Hi Filiberto,
Well, yes indeed, especially in these very early paintings, it is sometimes difficult to tell,(without being able to give a close look to the original), whether the painter represented a textile, decorated tiles (ubiquitous in Renaissance painting) or a proper rug. I suppose that the curvilinear design of the motifs in the first two «rugs» brings water to your mill and speaks perhaps for a brocade or a velvet. On the byzantine origin of the motif (with deep Roman roots) we agree.
There are many other puzzling questions for which I would love to get an answer or a creative hypothesis:
I find it very hard to see in the type 2 and 3 «animal rugs» the work of urban workshops (naive motifs, low knot density, no borders) and fail to identify any obvious Islamic influence in the motifs which could just as well have been the work of Jerome Bosch’s six years old son.
I have a special liking for Fabriano's forked-tail, squinting alien below:
How could these spontaneous, naive motifs have appealed to the urbanized, sophisticated, at times even a trifle effete political elite of 13th-14th century Middle East, be it Kurd (Ajjubid), Turkish (Seljuk), Turco-Mongol (Ilkanide, Timuride), Armenian or even to the rude Mamluk leaders? What about the stark contrast with other contemporaneous rugs like the extant ones shown at the end of the essay or like most fragments attributed to the Seljuks?
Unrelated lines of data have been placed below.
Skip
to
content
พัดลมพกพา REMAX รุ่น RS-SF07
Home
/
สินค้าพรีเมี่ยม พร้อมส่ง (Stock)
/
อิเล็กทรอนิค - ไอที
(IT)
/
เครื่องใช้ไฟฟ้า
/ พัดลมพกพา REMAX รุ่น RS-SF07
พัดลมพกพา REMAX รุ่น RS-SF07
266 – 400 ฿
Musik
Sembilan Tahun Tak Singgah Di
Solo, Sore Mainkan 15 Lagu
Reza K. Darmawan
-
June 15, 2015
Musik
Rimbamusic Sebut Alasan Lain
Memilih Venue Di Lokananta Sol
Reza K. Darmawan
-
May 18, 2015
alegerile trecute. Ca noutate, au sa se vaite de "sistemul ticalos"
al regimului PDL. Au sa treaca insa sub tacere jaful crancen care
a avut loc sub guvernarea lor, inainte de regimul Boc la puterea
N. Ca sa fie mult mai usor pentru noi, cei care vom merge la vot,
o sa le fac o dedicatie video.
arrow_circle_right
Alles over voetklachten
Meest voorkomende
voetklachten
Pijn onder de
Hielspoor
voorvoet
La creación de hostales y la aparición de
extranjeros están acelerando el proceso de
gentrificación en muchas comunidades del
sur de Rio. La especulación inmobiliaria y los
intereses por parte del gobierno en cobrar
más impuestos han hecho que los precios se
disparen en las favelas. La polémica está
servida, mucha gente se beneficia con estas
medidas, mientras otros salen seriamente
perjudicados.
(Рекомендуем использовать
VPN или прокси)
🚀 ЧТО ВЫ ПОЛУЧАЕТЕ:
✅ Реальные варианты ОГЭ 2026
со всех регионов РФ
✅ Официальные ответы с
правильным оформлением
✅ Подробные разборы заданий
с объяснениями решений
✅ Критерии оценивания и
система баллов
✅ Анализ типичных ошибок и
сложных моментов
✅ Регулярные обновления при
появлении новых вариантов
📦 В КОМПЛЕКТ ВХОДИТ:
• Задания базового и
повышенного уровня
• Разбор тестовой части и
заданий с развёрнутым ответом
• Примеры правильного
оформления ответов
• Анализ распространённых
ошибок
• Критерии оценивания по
Would a tribal or village origin for «type 2 and 3» not seem more likely? Could the motifs give us any clue about the people who wove these rugs? How did these surprisingly «un-commercial» carpets end up in Italy (woven in villages near one of Venice’s Middle East trading posts?).
Why did a fair number of painters (or their patrons) appreciate this style so much and prefer it to more sophisticated contemporaneous rugs?